したがつて、本件発明の組成物は、PPOとPSとの他に第三成分を含む組成物、換言すると、少量例えば一〇%又はそれ以上のPOSiを含む組成物をも包含していると解され、組成物としては、PPOとPSとPOSiとからなる組成物と差異がない。
5 以上のとおりであるから、一つには引用例にはPPOとPSとの熱可塑性組成物がそのまま記載されていると認められ、更には、PPOとPSからなる組成物はPPOとPSとPOSiとの組成物をも包含し、両者は同一と解されるから、いずれの点からみても本件発明の組成物は引用例に記載されていると認められるから、本件特許は特許法第二九条第一項第三号の規定に違反して特許されたものであり、これを無効とすべきものである。

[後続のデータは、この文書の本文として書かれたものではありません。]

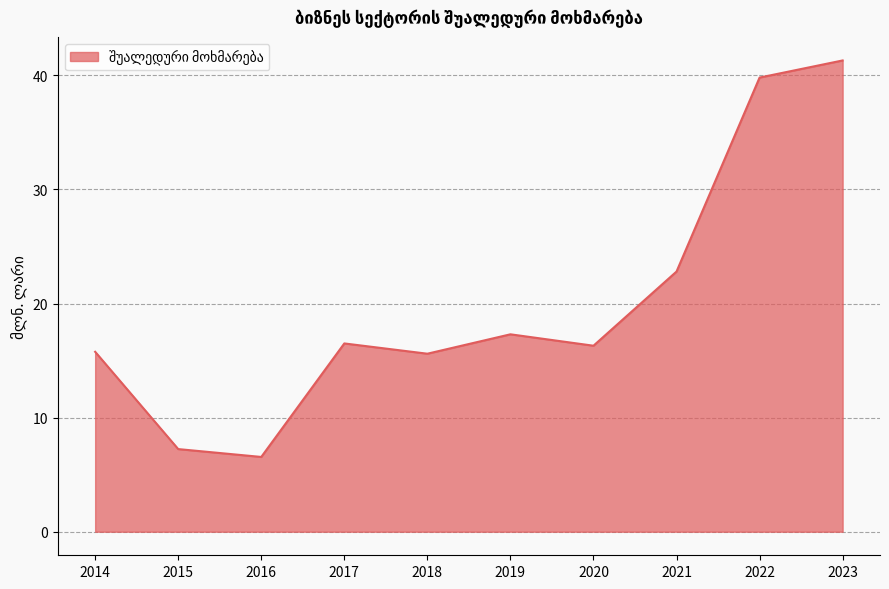

What is the sum of the values at 2023 and 2016?

47.9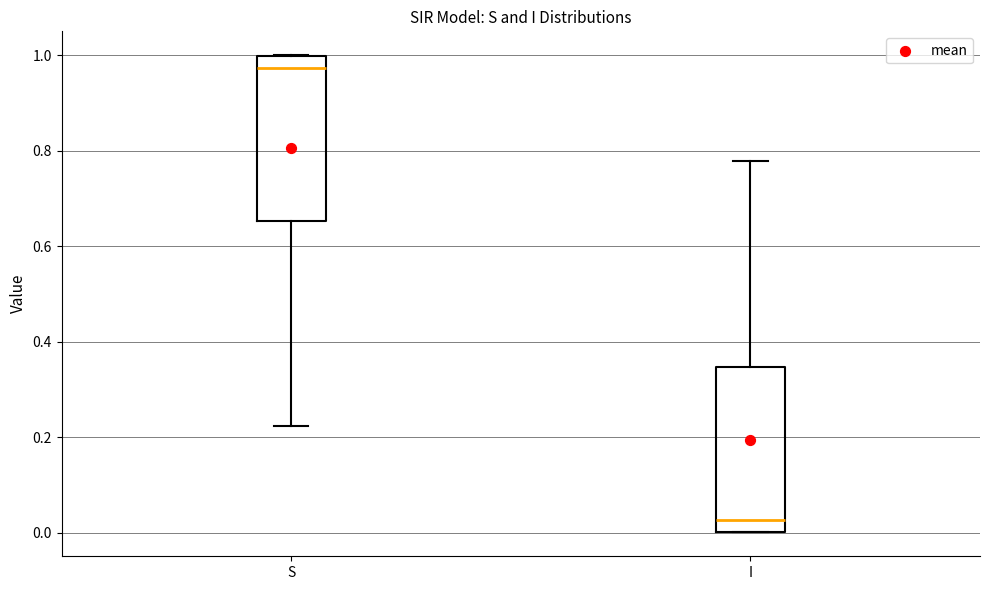

Which box's median line is the lowest?

I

なお、被請求人(原告)は、引用例にはPPOとPSとの組成物が射出成形等に当たりPPOの好ましい物性を低下させることなく加工性が改良されることが示されておらず、また、PPOとPSとPOSiとの組成物をPPOとPSとの組成物が包含するとしても、それは技術的範囲の問題であると主張するが、前者の点はPPOとPSとの組成物のもつ性質の発見にすぎず、また後者の点は、本件発明の組成物がPPOとPSとPOSiとの三成分組成物を排除すると解されないから、やはりPPOとPSとPOSiとの性質を確認したにすぎないと解されるので、被請求人の右主張によつても前記判断を妨げない。